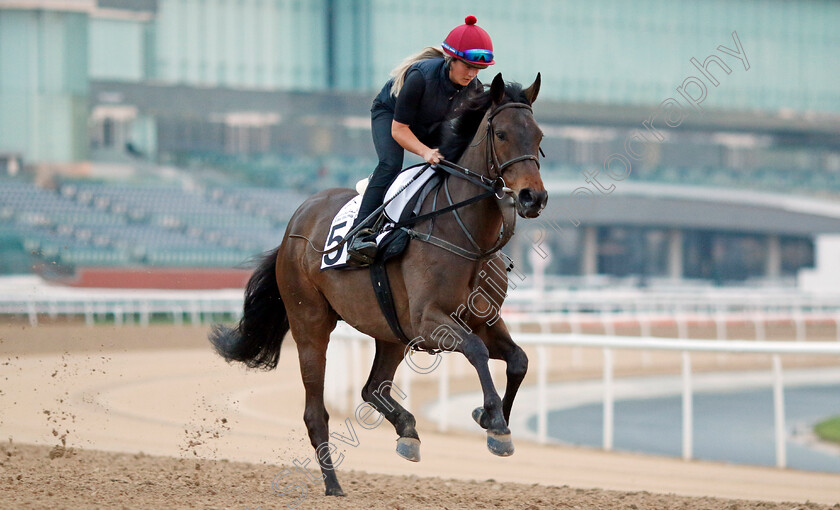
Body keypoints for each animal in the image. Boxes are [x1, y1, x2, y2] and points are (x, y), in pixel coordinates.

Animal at [209, 73, 548, 496]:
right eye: (501, 134)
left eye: (539, 136)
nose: (533, 197)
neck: (465, 236)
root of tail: (295, 224)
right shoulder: (429, 322)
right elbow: (476, 351)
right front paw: (496, 424)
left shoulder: (483, 320)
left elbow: (518, 360)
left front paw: (489, 417)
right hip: (310, 324)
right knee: (315, 411)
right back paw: (334, 485)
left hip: (390, 332)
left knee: (372, 387)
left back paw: (408, 433)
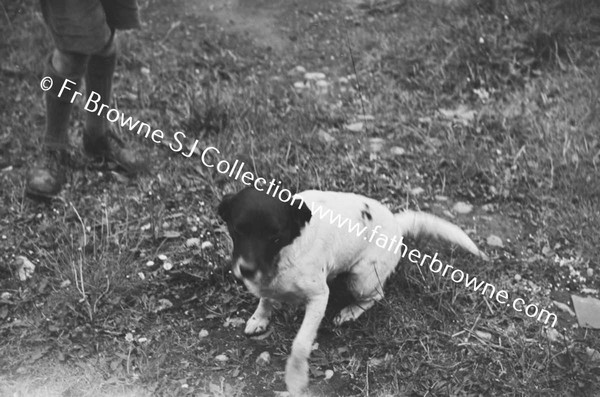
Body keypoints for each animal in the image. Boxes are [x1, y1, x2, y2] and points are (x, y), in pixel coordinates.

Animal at [218, 187, 490, 394]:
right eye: (237, 230)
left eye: (275, 236)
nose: (246, 270)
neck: (284, 254)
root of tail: (396, 224)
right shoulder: (265, 281)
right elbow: (265, 300)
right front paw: (260, 318)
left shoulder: (319, 297)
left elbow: (301, 344)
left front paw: (295, 378)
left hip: (361, 278)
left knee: (376, 295)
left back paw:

○ ○ ○

# Work to be completed:
Omit the pictures. Print, word for word, the lines from the beginning of the entries above through the line that holds "left back paw: (408, 433)".

# Solved problem:
Body keypoints for each animal in the image. Boxes are [x1, y1, x2, y2] and points are (x, y), in pixel coordinates.

Animal at [209, 73, 548, 496]:
right eye: (501, 134)
left eye: (539, 136)
nose: (533, 197)
neck: (465, 236)
root of tail: (295, 224)
right shoulder: (429, 322)
right elbow: (476, 351)
right front paw: (496, 424)
left shoulder: (483, 320)
left elbow: (518, 360)
left front paw: (489, 417)
right hip: (310, 324)
right knee: (315, 411)
right back paw: (334, 485)
left hip: (390, 332)
left knee: (372, 387)
left back paw: (408, 433)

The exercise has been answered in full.